* _What is expected_:
Retype the lines from the first one in the records down to the line containing "Rendered at 2001 by 1125 pixels.", counting both, and leave out any pictures.

* _Task material_:
________________________

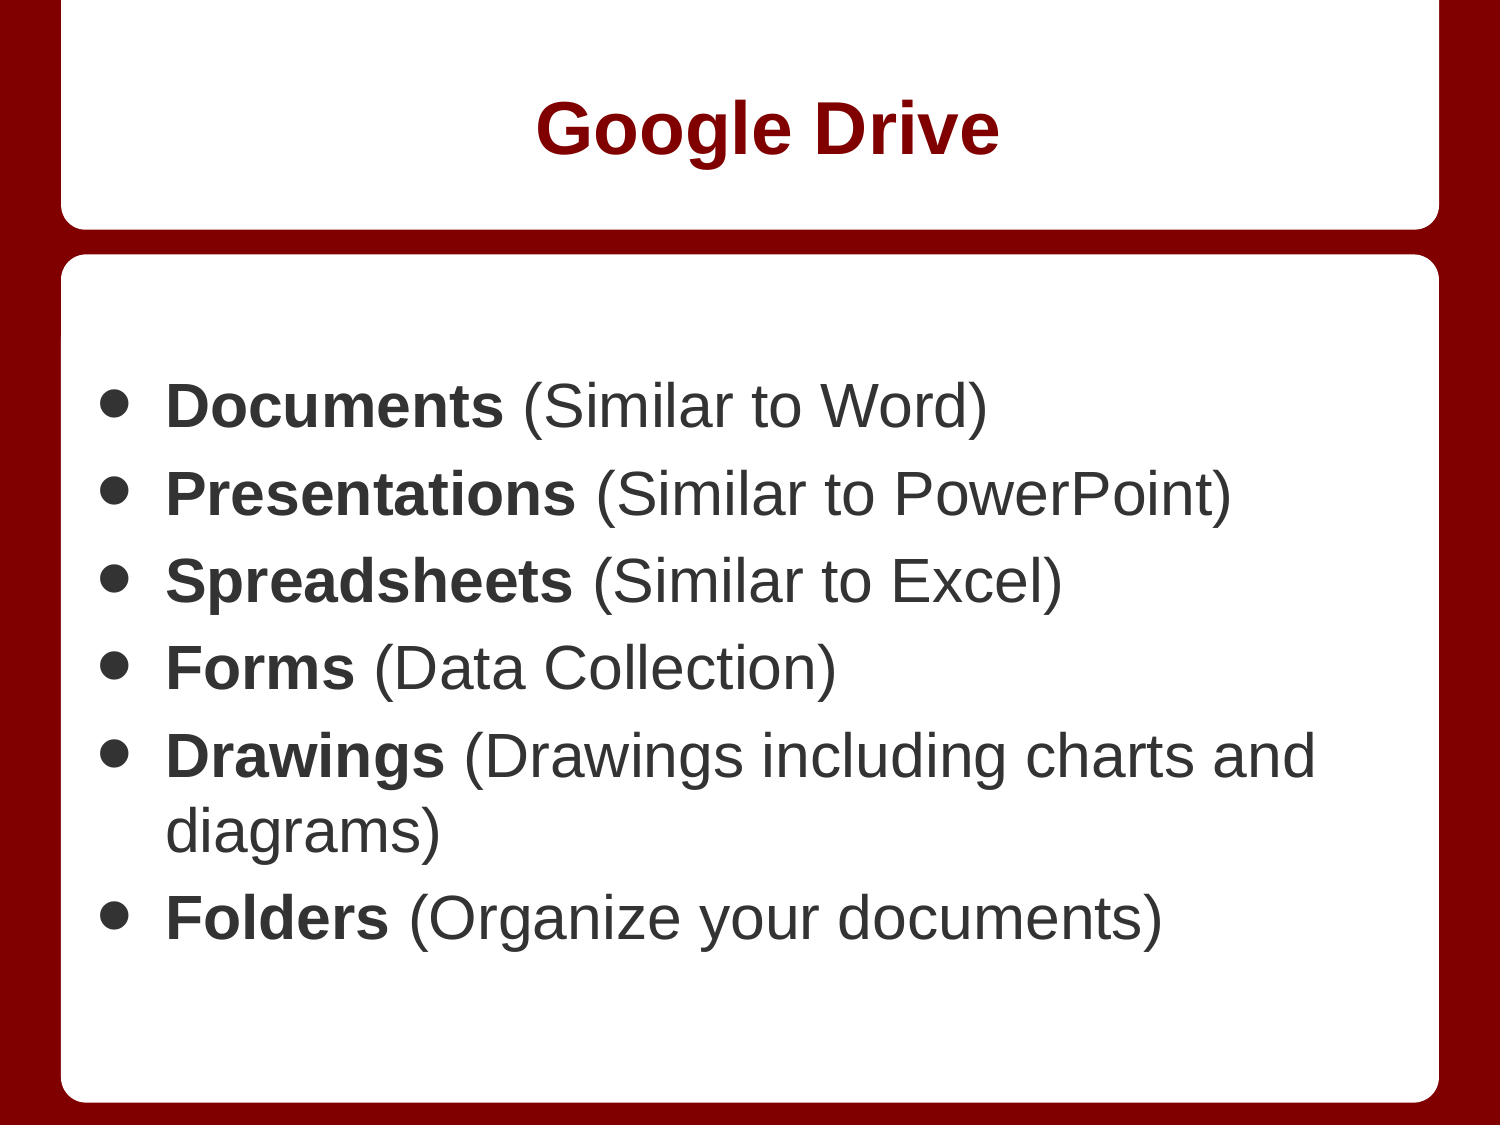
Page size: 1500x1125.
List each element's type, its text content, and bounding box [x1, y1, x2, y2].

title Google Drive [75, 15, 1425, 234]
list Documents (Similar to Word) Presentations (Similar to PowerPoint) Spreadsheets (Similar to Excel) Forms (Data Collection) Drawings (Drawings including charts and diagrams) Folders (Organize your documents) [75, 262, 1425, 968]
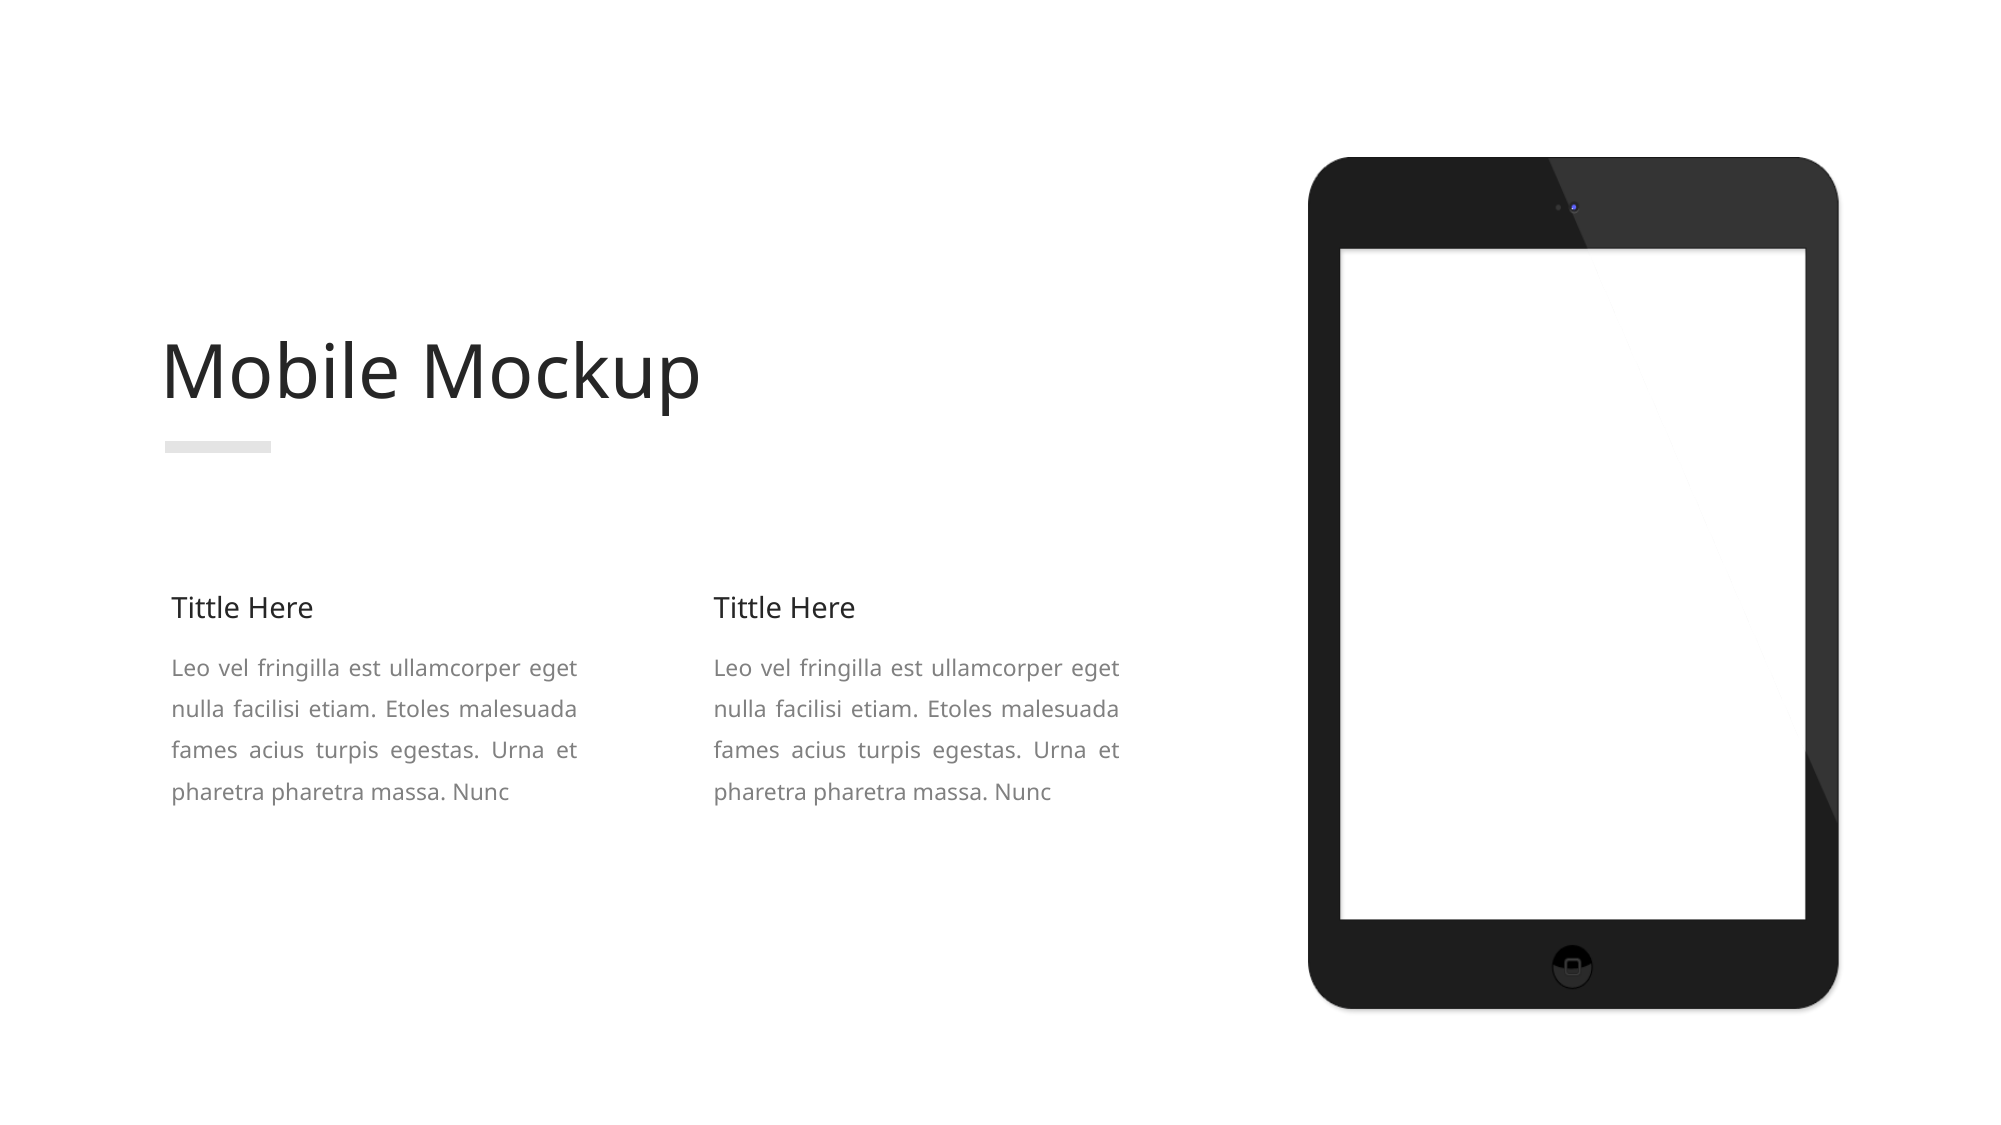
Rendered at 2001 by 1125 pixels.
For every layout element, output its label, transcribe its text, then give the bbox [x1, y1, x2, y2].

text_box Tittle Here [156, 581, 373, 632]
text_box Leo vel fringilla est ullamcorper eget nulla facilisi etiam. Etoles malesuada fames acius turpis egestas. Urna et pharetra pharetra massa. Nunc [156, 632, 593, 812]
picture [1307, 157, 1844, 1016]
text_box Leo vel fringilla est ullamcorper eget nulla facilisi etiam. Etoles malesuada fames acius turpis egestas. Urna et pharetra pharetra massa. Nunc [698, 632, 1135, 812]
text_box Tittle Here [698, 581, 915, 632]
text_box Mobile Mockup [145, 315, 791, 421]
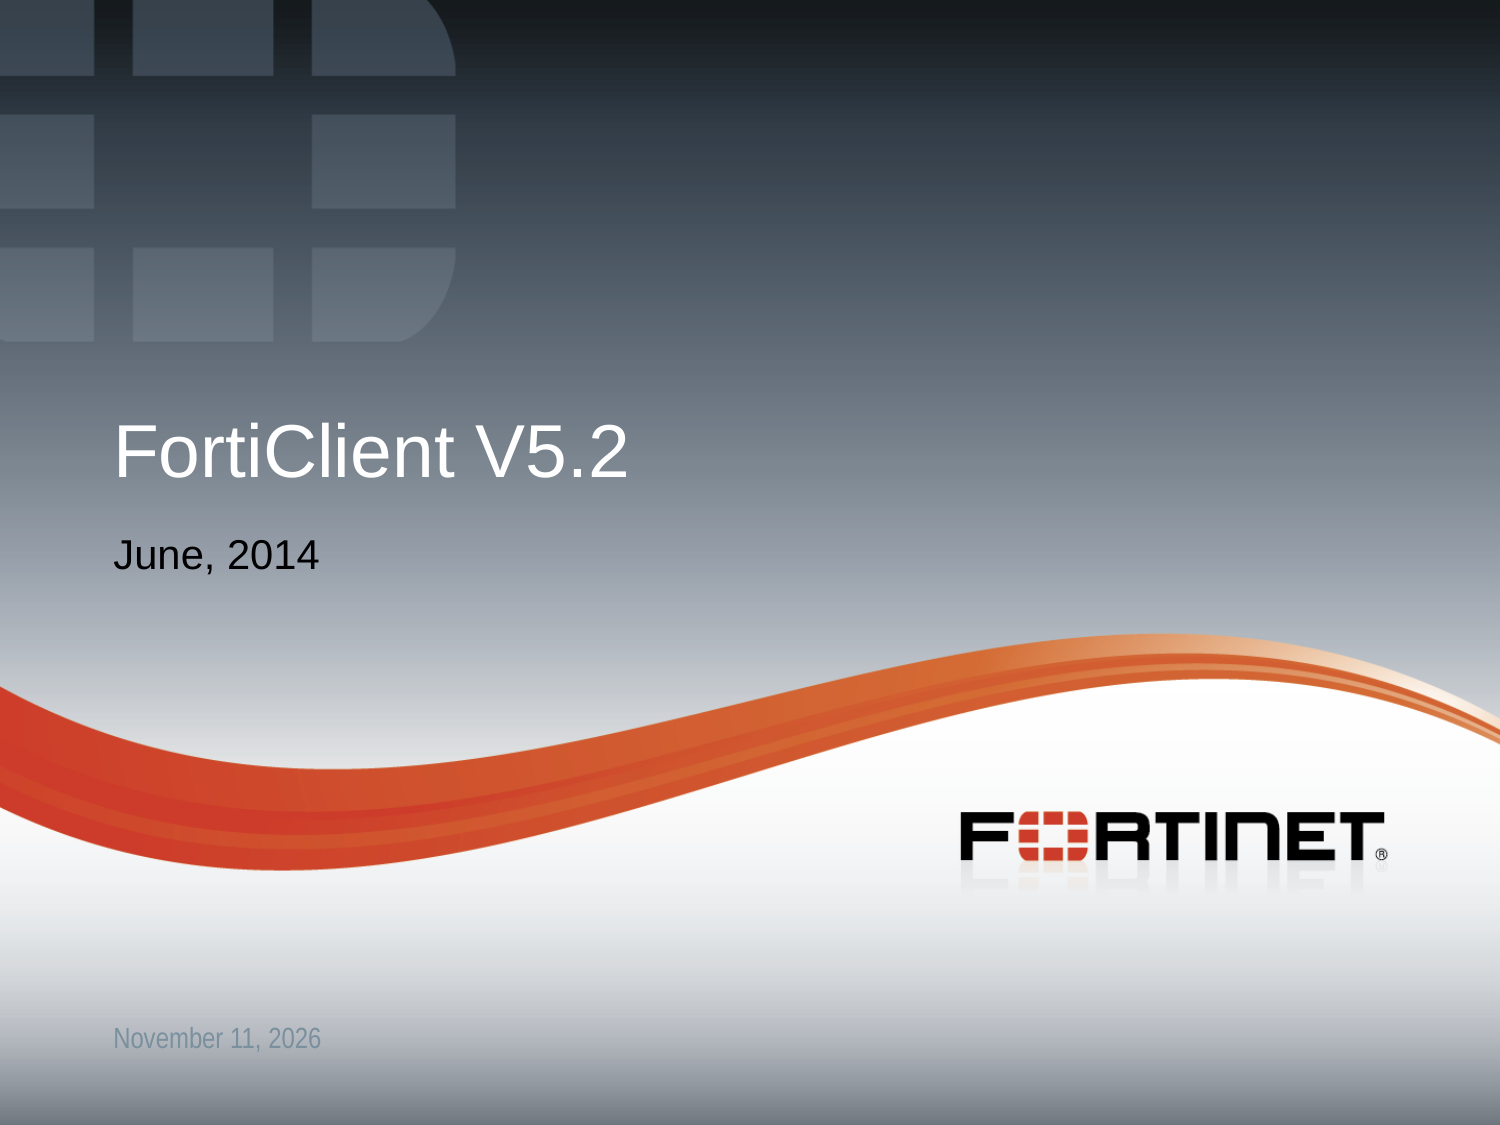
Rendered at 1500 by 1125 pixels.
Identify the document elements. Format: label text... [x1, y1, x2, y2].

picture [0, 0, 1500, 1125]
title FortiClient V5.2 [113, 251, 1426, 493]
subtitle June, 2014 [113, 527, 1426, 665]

________________________

* _Solved exercise_:
Page size: 1500x1125.
List each element's type, its text content, and bounding box [x1, y1, x2, y2].

title Google Drive [75, 15, 1425, 234]
list Documents (Similar to Word) Presentations (Similar to PowerPoint) Spreadsheets (Similar to Excel) Forms (Data Collection) Drawings (Drawings including charts and diagrams) Folders (Organize your documents) [75, 262, 1425, 968]
Rendered at 2001 by 1125 pixels.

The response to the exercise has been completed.